## ARTICLE
* begin *
Maybe it got out when I was getting the other ones out....crap. I scoured the floor trying to find a body and nothing. I need to know!!! Maybe the dogs ate it... This is driving me crazy. At this point would you suggest I take out all the soil just to be certain as long as I have a buddy standing by?


----------



## fleshfrombone (Jun 15, 2008)

1)I concur, blinding speed. In fact I'm still not sure if my female GL lamasi is frog jerky or if she banged her head and died in her viv when I disturbed a film cannister she was in and this was quite some time ago.

2)It never ceases to amaze me that something so brightly colored can blend so well in a mostly green environment.


----------



## Philsuma (Jul 18, 2006)

Kaity said:


> This is driving me crazy. At this point would you suggest I take out all the soil just to be certain as long as I have a buddy standing by?


Yeah..you'll never know otherwise.....get a buddy and make sure the room you have the viv in, is conducive to keeping the frog from getting under stuff in case it shoots out. I've taken a small exo into the bathroom once time to make sure if the vents shot out, they would have nowhere to crawl under.


----------



## Dendro Dave (Aug 2, 2005)

Ya even the larger frogs are crazy good at hiding and can squeeze into places you'd never suspect. I had to rip the centerpiece log out of my 20H because the red galacts I originally put in there found a space to crawl up into it I thought was sealed, and were able to squeeze themselves into these tiny cracks that I could barely get my pinky in and hide inches up in the log...I mean I didn't even realize the holes went that deep till I shined a flashlight and saw the frogs in them after pulling the log out of the tank.
* end *
## EXERCISE 1
In the thread about escaped frogs, why did Philsuma once take a small exo into the bathroom?
## EXERCISE 2
Continue the thread about escaped frogs from the point after Dendro Dave's post about the log.
The listing comes from a different source than the thread about escaped frogs.

## PROVIDED DATA
* begin *
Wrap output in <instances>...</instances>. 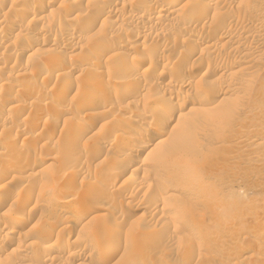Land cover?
* end *
## WRITTEN ANSWER 1
Philsuma wanted to make sure that if the vents shot out, they would have nowhere to crawl under.

## WRITTEN ANSWER 2
I also lost my last black bassleri because It disappeared in my 75 for 6 months. Used to call all the time, stopped...used to see it fairly often, stopped. The only real change was one of the tank lights went out and I didn't get around to replacing it for awhile and I guess it pissed him off because for 6mo I didn't see or hear that frog in a tank 6 feet to the left of my PC which I'm always on if i'm home usually. I gave up after tearing through the tank several times and feeding what I thought was a dead frog for 3 months only to have the thing pop up one day when I took some moss from the tank nearly starved, lasted 48 hours but was beyond help. It was like he just popped up to say "screw you"..."Now I can die"


----------



## james67 (Jun 28, 2008)

if i were you i'd leave the tank alone, i almost always find the "missing" frog in the tank later.

you could easily have removed it with a brom though as this isnt uncommon, and they can really get down into those things and simply hitch a ride out of the tank, same goes for wood, substrate etc.

james


----------



## Dendro Dave (Aug 2, 2005)

james67 said:


> if i were you i'd leave the tank alone, i almost always find the "missing" frog in the tank later.
> 
> you could easily have removed it with a brom though as this isnt uncommon, and they can really get down into those things and simply hitch a ride out of the tank, same goes for wood, substrate etc.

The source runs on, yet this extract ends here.